Both Smith and Bancroft admitted for the action and apologized to the press conference.
Also, Captain Smith and Vice-Captain Warner stood down from the duty for the rest of the match and wicketkeeper Tim Paine took over as interim captain for the rest of the Test match.
Smith was sanctioned with a one-match ban by ICC, but the decision was taken by the Australian Cricket Board even shook the world even more. They imposed the ban over a year to the Skipper along with his deputy and youngster Bancroft with 9 months ban.
Smith arrived in Sydney on 29 March. In a press conference at Sydney Airport, a tearful Smith started by saying that he had nothing to add to Cricket Australia’s report.
He said that as captain of the Australian cricket team, he took full responsibility (even though he did not devise the plan to change the condition of the ball or actually perform the act) and that he had made a serious error in judgment.
“It was a failure of leadership, my leadership.” As well as apologizing to his teammates, to fans of cricket all over the world and to all Australians who are disappointed and angry”, he specifically referred to the effect that the incident had on his parents.
He added, “I know I will regret this for the rest of my life. I’m absolutely gutted. I hope in time I can earn back respect and forgiveness.
Having endured a tough one-year ban, Smith returned to competitive cricket in March 2019 through IPL. Despite seeming a bit shaky, his class was evident and it wasn’t surprising when he walked straight back into Australia’s World Cup 2019 squad. After missing the 2018–19 season, Smith signed the national for season 2019–20.
Smith returned to international cricket against Afghanistan in the opening match of the World Cup 2019 and scored 18 runs from 27 balls. He scored 379 runs at an average of 37.90, including four fifties in the 2019 ICC World Cup.
In July 2019, he was named in Australia’s squad for the 2019 Ashes series in England. In the first Test at Edgbaston, Smith scored centuries in both innings. In the first innings of the second Test, his innings was interrupted on 80, when he was hit by a 148.7 km/h ball on the left side of his neck, under the ear from Jofra Archer.
He later returned to complete his innings after passing the concussion tests and was out for 92. Smith reclaimed the number one position in the Test batting ranking on 3 September 2019.

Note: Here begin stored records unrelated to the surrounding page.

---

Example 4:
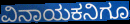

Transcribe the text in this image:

ವಿನಾಯಕನಿಗೂ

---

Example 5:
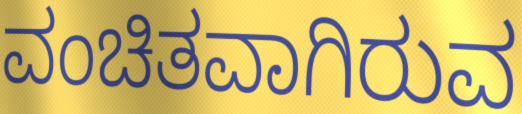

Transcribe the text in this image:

ವಂಚಿತವಾಗಿರುವ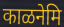
काळनेमि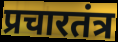
प्रचारतंत्र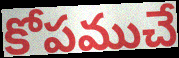
కోపముచే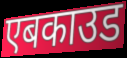
एबकाउडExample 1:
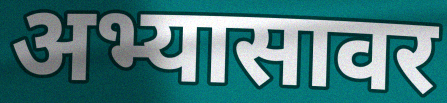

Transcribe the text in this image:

अभ्यासावर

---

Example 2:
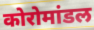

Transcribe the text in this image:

कोरोमांडल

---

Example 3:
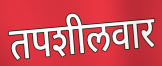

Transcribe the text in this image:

तपशीलवार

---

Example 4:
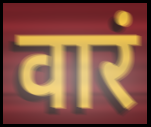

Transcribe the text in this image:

वारं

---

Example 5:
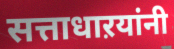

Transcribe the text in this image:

सत्ताधाऱयांनी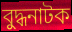
বুদ্ধনাটকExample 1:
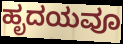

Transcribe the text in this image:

ಹೃದಯವೂ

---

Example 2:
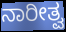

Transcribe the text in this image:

ನಾರೀತ್ವ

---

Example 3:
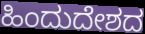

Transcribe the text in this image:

ಹಿಂದುದೇಶದ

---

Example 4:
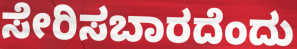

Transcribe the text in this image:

ಸೇರಿಸಬಾರದೆಂದು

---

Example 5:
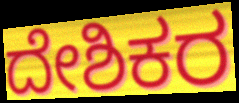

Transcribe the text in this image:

ದೇಶಿಕರ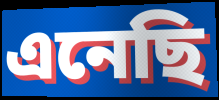
এনেছি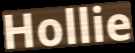
Hollie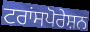
ਟਰਾਂਸਪੋਰੇਸ਼ਨ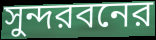
সুন্দরবনেরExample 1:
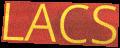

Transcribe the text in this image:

LACS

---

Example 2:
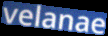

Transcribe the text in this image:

velanae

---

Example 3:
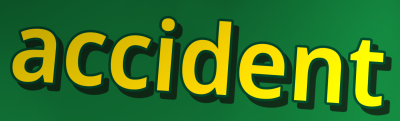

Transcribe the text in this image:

accident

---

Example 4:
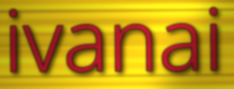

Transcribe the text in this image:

ivanai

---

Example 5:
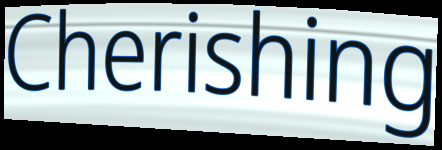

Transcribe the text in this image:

Cherishing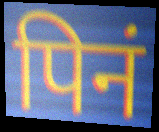
पिनं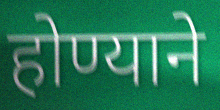
होण्यानेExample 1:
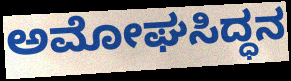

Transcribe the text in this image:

ಅಮೋಘಸಿದ್ಧನ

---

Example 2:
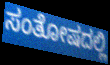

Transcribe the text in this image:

ಸಂತೋಷದಲ್ಲಿ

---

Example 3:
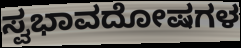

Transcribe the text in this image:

ಸ್ವಭಾವದೋಷಗಳ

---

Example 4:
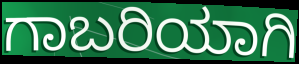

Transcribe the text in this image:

ಗಾಬರಿಯಾಗಿ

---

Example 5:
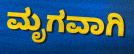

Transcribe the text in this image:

ಮೃಗವಾಗಿ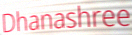
DhanashreeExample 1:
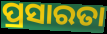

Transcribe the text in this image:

ପ୍ରସାରତା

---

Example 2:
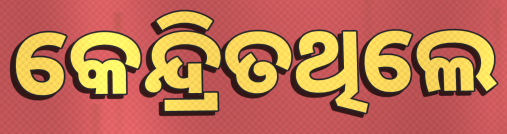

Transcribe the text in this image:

କେନ୍ଦ୍ରିତଥିଲେ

In the first innings of the fourth Test at Old Trafford Smith scored his third double-century in Test matches and third century in the series and became the first batsman to score 500 or more runs in three successive Ashes series.
Smith registered his tenth consecutive Ashes fifty-plus score in the first innings of the fifth Test. He finished the series with 774 runs in just 7 innings with an average of 110.57, by far the most on either side, winning the man of the series award in Ashes 2019.
He stood against all the odds in the whole series and with delight became the sole difference between the two sides in the whole series which drew level on 2-2 and the Australians retain the urn.
Returning to international cricket in that fashion especially after a year ban, was remarkable for him, his fans, and to the Australian cricket board, since Australia topped the test ranking, courtesy of the urn retained by Australia in England.
Once Vince Lombardi quoted, “It’s not when you get knocked down; it’s whether you get up.” This statement exactly fits the kind of return he has shown in international cricket after being let down by the board, fans, and public.
I wish his form in all formats remains the same and his resurgence could be heard through the years. A star was born who got strangled in between, witnessed the ups and downs of the career, and has again come back with immense strength and intent to rule the red-ball cricket, especially.
Not everyone gets that opportunity to express themselves through their ability and not everyone can be born and reborn again in Cricket. But, he’s a master class: truly a legend.